____ EXCERPT

Thursday, July 31, 2025

Seventeen Seashells

summer haiku –

gathering from the beach

seventeen seashells


  Magda Țocu


Magda Țocu’s poem came to me like a glove (in this heatwave), especially since many people wonder whether a haiku must have exactly 17 syllables. Now, I’m not sure what to say, but it seems there are indeed 17 seashells in the photo (quite by chance).

There are some well-respected authors who believe that YES, a haiku should have this exact number of syllables, and not just anyhow, but in the 5-7-5 pattern (with the middle line being the longest).

At a major international conference in Tokyo, around 1999, it was agreed that for those who can’t be so precise, a deviation of plus/minus 2 syllables is acceptable.

On the opposite end of the spectrum are those who don’t count syllables at all—because not every three-line poem with 17 syllables is a haiku, right? In the end, one way or another, you can stitch them together. But is that enough? Or is it necessary?

What is, in fact, the essence of haiku (beyond the form that suits each writer)? I’ll write more about that next time.

Until then, here’s another poem by the same author—one with a particular mystery and something... more.


sunrise offshore –

the fisherman’s thoughts

left behind on land



Comment by Ramona Bădescu

Wednesday, July 30, 2025

Stormy Sea

foamy sea –

the sommelier pours

only champagne


***


the storm is over –

reaching shore with a lifebuoy

the moon


***


storm offshore –

my mother-in-law lost

her pickled peppers


Poems by Cezar Florin CiobÎcă

Tuesday, July 29, 2025

Yesterday's rain in the pockets

 sunrise on the beach –

in the pockets of your coat

yesterday's rain


Lavana Kray



Almost always, in a good haiku, the author appeals to raw sensations that, unexpectedly, recall an event—one that is more profound and more emotional. I'm trying to approximate that.

________
____ DATASET ENTRIES

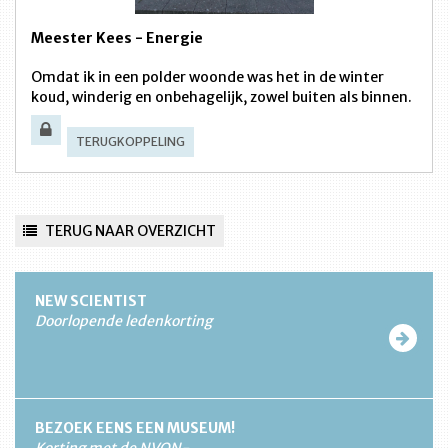
Meester Kees - Energie
Omdat ik in een polder woonde was het in de winter
koud, winderig en onbehagelijk, zowel buiten als binnen.
TERUGKOPPELING
TERUG NAAR OVERZICHT
NEW SCIENTIST
Doorlopende ledenkorting
BEZOEK EENS EEN MUSEUM!
Korting met de NVON-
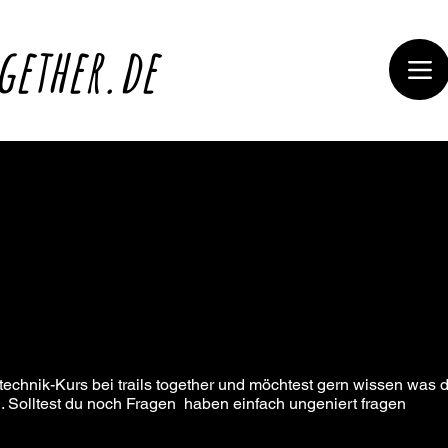
gether.de
technik-Kurs bei trails together und möchtest gern wissen was d
. Solltest du noch Fragen haben einfach ungeniert fragen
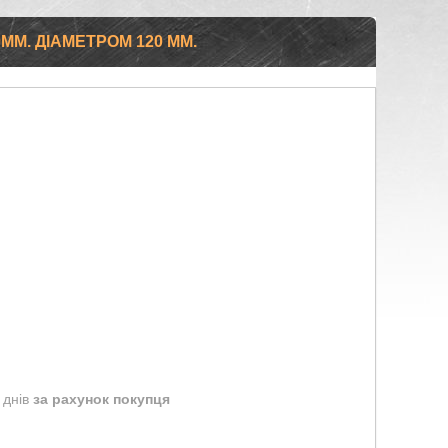
ММ. ДІАМЕТРОМ 120 ММ.
 днів
за рахунок покупця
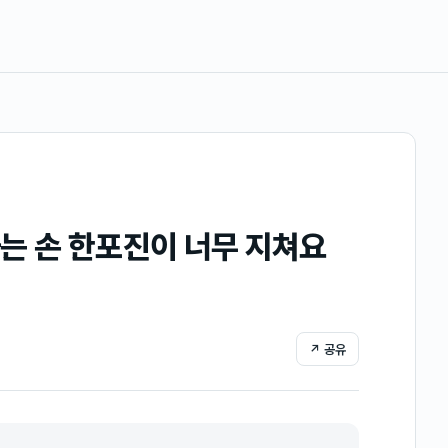
는 손 한포진이 너무 지쳐요
↗ 공유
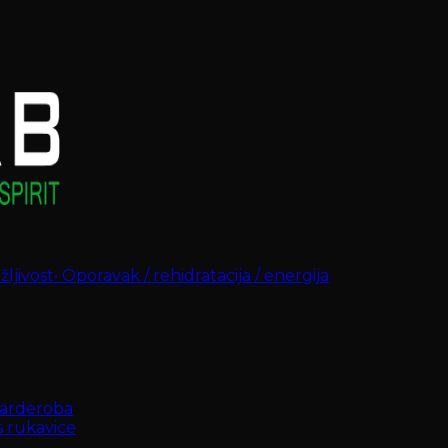
ljivost
•
Oporavak / rehidratacija / energija
arderoba
s rukavice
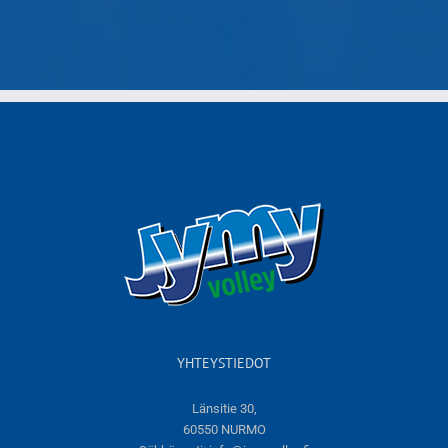
YHTEYSTIEDOT
Länsitie 30,
60550 NURMO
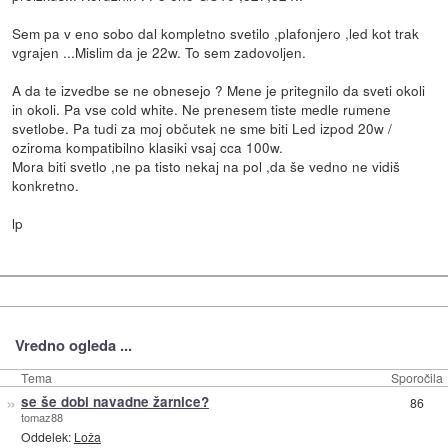
Sem pa v eno sobo dal kompletno svetilo ,plafonjero ,led kot trak
vgrajen ...Mislim da je 22w. To sem zadovoljen.
A da te izvedbe se ne obnesejo ? Mene je pritegnilo da sveti okoli
in okoli. Pa vse cold white. Ne prenesem tiste medle rumene
svetlobe. Pa tudi za moj občutek ne sme biti Led izpod 20w /
oziroma kompatibilno klasiki vsaj cca 100w.
Mora biti svetlo ,ne pa tisto nekaj na pol ,da še vedno ne vidiš
konkretno.
lp
Vredno ogleda ...
Tema
Sporočila
»
se še dobi navadne žarnice?
86
tomaz88
Oddelek:
Loža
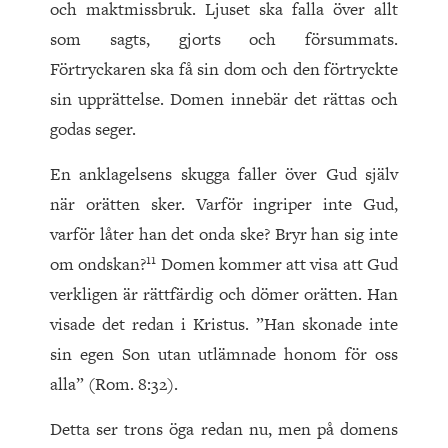
och maktmissbruk. Ljuset ska falla över allt
som sagts, gjorts och försummats.
Förtryckaren ska få sin dom och den förtryckte
sin upprättelse. Domen innebär det rättas och
godas seger.
En anklagelsens skugga faller över Gud själv
när orätten sker. Varför ingriper inte Gud,
varför låter han det onda ske? Bryr han sig inte
11
om ondskan?
Domen kommer att visa att Gud
verkligen är rättfärdig och dömer orätten. Han
visade det redan i Kristus. ”Han skonade inte
sin egen Son utan utlämnade honom för oss
alla” (Rom. 8:32).
Detta ser trons öga redan nu, men på domens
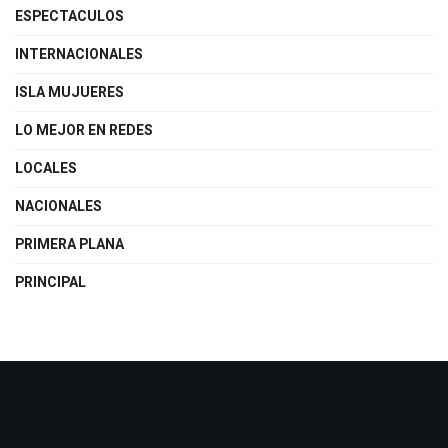
ESPECTACULOS
INTERNACIONALES
ISLA MUJUERES
LO MEJOR EN REDES
LOCALES
NACIONALES
PRIMERA PLANA
PRINCIPAL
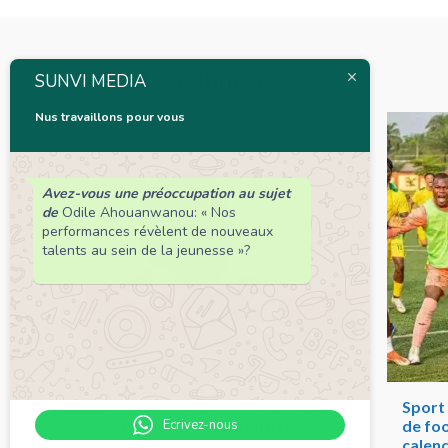
Articles connexes
SUNVI MEDIA
Nus travaillons pour vous
Avez-vous une préoccupation au sujet
de
Odile Ahouanwanou: « Nos
performances révèlent de nouveaux
talents au sein de la jeunesse »?
Chronique de Nelie : Un peuple
Sport 
qui résiste est déjà un peuple
de foo
Ecrivez-nous
qui gagne
calend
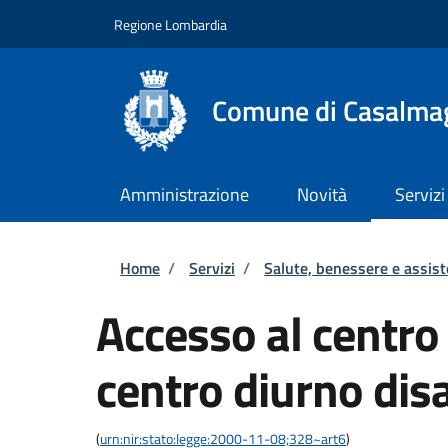
Salta al contenuto principale
Skip to footer content
Regione Lombardia
Comune di Casalma
Amministrazione
Novità
Servizi
Briciole di pane
Home
/
Servizi
/
Salute, benessere e assis
Accesso al centro 
centro diurno disa
(
urn:nir:stato:legge:2000-11-08;328~art6
)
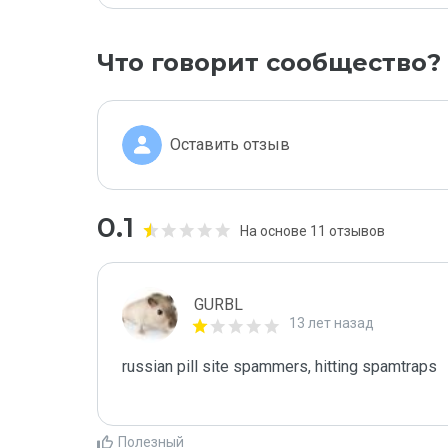
Что говорит сообщество?
Оставить отзыв
0.1
На основе 11 отзывов
GURBL
13 лет назад
russian pill site spammers, hitting spamtraps

Полезный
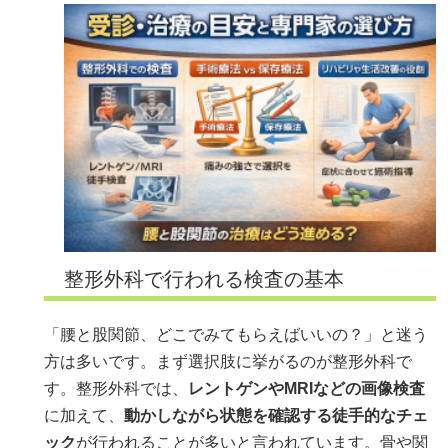
整形外科で行われる検査の基本
「腰と股関節、どこでみてもらえばいいの？」と迷う
方は多いです。まず選択肢に挙がるのが整形外科で
す。整形外科では、
レントゲンやMRIなどの画像検査
に加えて、
動かしながら状態を確認する徒手的なチェ
ック
が行われることが多いと言われています。骨や関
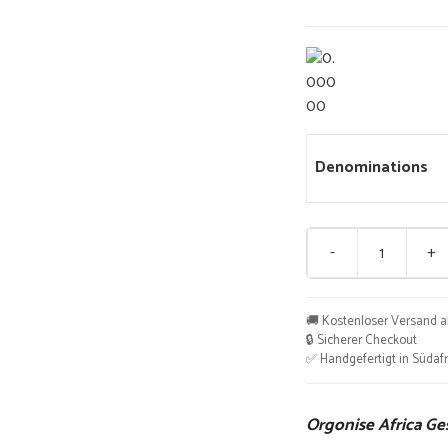
Denominations
-
+
Orgonise
Africa
Geschenkkarte
🚚 Kostenloser Versand a
Menge
🔒 Sicherer Checkout
✅ Handgefertigt in Südafr
Orgonise Africa G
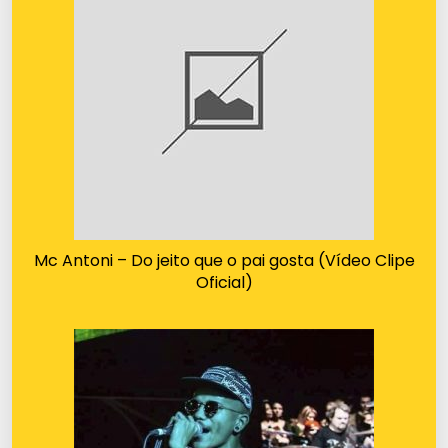
Mc Antoni – Do jeito que o pai gosta (Vídeo Clipe
Oficial)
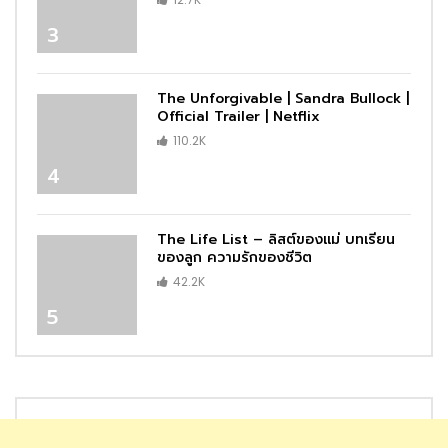
3
The Unforgivable | Sandra Bullock |
Official Trailer | Netflix
110.2K
4
The Life List – ลิสต์ของแม่ บทเรียน
ของลูก ความรักของชีวิต
42.2K
5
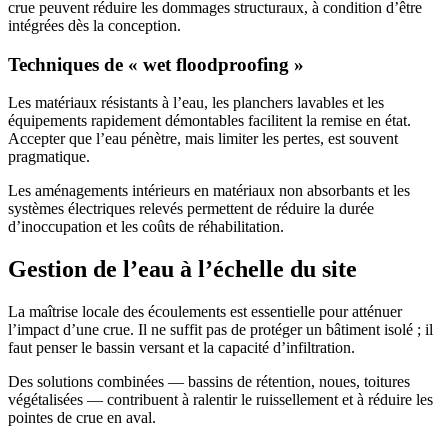
crue peuvent réduire les dommages structuraux, à condition d’être
intégrées dès la conception.
Techniques de « wet floodproofing »
Les matériaux résistants à l’eau, les planchers lavables et les
équipements rapidement démontables facilitent la remise en état.
Accepter que l’eau pénètre, mais limiter les pertes, est souvent
pragmatique.
Les aménagements intérieurs en matériaux non absorbants et les
systèmes électriques relevés permettent de réduire la durée
d’inoccupation et les coûts de réhabilitation.
Gestion de l’eau à l’échelle du site
La maîtrise locale des écoulements est essentielle pour atténuer
l’impact d’une crue. Il ne suffit pas de protéger un bâtiment isolé ; il
faut penser le bassin versant et la capacité d’infiltration.
Des solutions combinées — bassins de rétention, noues, toitures
végétalisées — contribuent à ralentir le ruissellement et à réduire les
pointes de crue en aval.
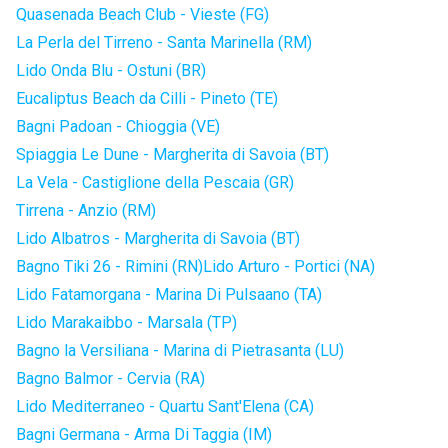
Quasenada Beach Club - Vieste (FG)
La Perla del Tirreno - Santa Marinella (RM)
Lido Onda Blu - Ostuni (BR)
Eucaliptus Beach da Cilli - Pineto (TE)
Bagni Padoan - Chioggia (VE)
Spiaggia Le Dune - Margherita di Savoia (BT)
La Vela - Castiglione della Pescaia (GR)
Tirrena - Anzio (RM)
Lido Albatros - Margherita di Savoia (BT)
Bagno Tiki 26 - Rimini (RN)
Lido Arturo - Portici (NA)
Lido Fatamorgana - Marina Di Pulsaano (TA)
Lido Marakaibbo - Marsala (TP)
Bagno la Versiliana - Marina di Pietrasanta (LU)
Bagno Balmor - Cervia (RA)
Lido Mediterraneo - Quartu Sant'Elena (CA)
Bagni Germana - Arma Di Taggia (IM)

________

### TASKS TO COMPLETE
A) According to the haiku blog post, what syllable deviation was agreed to be acceptable at the conference in Tokyo around 1999?
B) Echo the haiku blog post word for word, starting with "summer haiku –" and going on through "(quite by chance).".
These lines have no connection to the haiku blog post.

### ANSWERS TO THE PROBLEMS
A) A deviation of plus or minus 2 syllables.

B)
summer haiku –

gathering from the beach

seventeen seashells


  Magda Țocu


Magda Țocu’s poem came to me like a glove (in this heatwave), especially since many people wonder whether a haiku must have exactly 17 syllables. Now, I’m not sure what to say, but it seems there are indeed 17 seashells in the photo (quite by chance).